The community had fought the nine-pump gas station project, saying there were already five gas stations on the Wesley Chapel corridor. The project included a 5,928-square-foot brick and stack-stone convenience store selling yogurt and fresh fruits and equipped with Wi-Fi and outdoor seating.

Residents gave grudging support only after RaceTrac offered to landscape the median from its store and install gateway landscaping on the Wesley Chapel/I-20 entrance and exit ramps. It also agreed to care for the landscaped areas until they could be handed off to the area’s new Community Improvement District.

The company, which had been trying to build the project since 2011, also committed to being a part of and supporting the CID.

Since the county approved the project with 19 conditions in May 2013, Kroger has begun construction on a multi-pump station on the site of the old Scores sports bar that was demolished earlier this year.

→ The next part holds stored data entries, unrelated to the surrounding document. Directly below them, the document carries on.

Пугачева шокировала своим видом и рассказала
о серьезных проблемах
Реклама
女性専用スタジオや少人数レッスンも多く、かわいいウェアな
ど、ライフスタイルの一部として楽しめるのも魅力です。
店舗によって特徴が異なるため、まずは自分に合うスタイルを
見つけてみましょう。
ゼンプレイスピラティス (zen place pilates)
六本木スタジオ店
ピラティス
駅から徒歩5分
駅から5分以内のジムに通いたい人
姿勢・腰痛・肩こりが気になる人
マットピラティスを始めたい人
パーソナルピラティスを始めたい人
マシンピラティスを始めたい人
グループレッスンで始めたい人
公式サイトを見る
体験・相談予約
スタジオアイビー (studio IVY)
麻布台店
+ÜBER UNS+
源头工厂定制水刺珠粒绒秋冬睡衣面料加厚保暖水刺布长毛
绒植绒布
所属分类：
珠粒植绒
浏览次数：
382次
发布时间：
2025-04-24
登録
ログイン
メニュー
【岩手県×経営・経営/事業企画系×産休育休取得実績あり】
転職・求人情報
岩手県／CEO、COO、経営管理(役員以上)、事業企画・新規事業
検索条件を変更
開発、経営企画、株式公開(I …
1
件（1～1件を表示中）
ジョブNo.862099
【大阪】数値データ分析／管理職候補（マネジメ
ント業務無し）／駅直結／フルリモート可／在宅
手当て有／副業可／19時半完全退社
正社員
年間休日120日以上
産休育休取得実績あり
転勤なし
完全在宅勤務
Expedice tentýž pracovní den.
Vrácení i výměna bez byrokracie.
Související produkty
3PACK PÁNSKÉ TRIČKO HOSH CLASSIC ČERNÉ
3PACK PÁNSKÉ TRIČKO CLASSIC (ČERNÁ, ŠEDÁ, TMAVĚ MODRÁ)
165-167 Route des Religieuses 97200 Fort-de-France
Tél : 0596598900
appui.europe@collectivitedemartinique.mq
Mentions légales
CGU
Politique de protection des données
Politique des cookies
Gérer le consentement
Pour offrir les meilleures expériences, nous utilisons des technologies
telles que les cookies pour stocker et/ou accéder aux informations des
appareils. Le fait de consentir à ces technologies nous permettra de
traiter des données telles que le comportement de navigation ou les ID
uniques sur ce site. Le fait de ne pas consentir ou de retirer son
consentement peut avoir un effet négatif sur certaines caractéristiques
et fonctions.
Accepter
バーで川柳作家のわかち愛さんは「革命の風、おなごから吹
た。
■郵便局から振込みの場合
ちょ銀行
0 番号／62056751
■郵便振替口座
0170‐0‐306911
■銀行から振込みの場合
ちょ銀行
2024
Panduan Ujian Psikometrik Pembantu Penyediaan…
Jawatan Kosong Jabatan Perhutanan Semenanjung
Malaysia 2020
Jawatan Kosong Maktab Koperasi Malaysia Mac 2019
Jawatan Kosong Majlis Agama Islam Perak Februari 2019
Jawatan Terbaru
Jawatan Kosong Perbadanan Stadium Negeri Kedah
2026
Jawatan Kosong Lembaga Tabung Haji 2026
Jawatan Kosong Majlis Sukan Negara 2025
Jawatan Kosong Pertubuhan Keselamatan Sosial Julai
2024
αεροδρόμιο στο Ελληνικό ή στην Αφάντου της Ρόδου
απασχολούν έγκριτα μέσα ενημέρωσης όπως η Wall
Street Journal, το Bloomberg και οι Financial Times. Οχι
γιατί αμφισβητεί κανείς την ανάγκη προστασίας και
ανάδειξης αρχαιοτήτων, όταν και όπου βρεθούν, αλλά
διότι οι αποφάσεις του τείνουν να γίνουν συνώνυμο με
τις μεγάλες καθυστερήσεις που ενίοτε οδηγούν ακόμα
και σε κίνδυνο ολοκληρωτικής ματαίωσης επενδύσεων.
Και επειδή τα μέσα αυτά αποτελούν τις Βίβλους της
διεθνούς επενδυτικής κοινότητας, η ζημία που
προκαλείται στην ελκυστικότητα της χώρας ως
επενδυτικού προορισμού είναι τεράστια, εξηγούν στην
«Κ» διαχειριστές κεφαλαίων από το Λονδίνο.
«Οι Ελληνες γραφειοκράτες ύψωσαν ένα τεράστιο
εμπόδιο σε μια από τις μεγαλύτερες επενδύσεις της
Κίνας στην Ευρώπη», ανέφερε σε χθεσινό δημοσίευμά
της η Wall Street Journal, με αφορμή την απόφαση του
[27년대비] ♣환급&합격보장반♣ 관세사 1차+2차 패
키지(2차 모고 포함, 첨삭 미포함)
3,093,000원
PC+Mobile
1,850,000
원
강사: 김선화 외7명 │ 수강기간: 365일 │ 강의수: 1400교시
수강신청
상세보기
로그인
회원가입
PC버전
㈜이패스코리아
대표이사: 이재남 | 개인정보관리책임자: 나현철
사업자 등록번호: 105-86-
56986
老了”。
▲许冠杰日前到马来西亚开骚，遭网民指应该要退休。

In light of RaceTrac’s response, Chapman said this week that he thinks the project is dead but that is not necessarily a bad thing.

In an Aug. 15 email to task force members, Chapman said they need to figure out how to get the Wesley Chapel Road/I-20 exit designated as a gateway exit by the county like the Stonecrest and other exits that are being landscaped with county funds.

He said that he will contact Keep DeKalb Beautiful Director Gordon Burkett, who was also copied on his email, to find out whether trees and shrubs from the county’s tree bank and any left over from its seven gateway beautification projects along I-20, I-285 and U.S. 78 can be installed on Wesley Chapel Road. The Wesley Chapel exit was skipped by the county because of the agreement with RaceTrac.

“Fall would be the perfect time to begin the planting,” he said.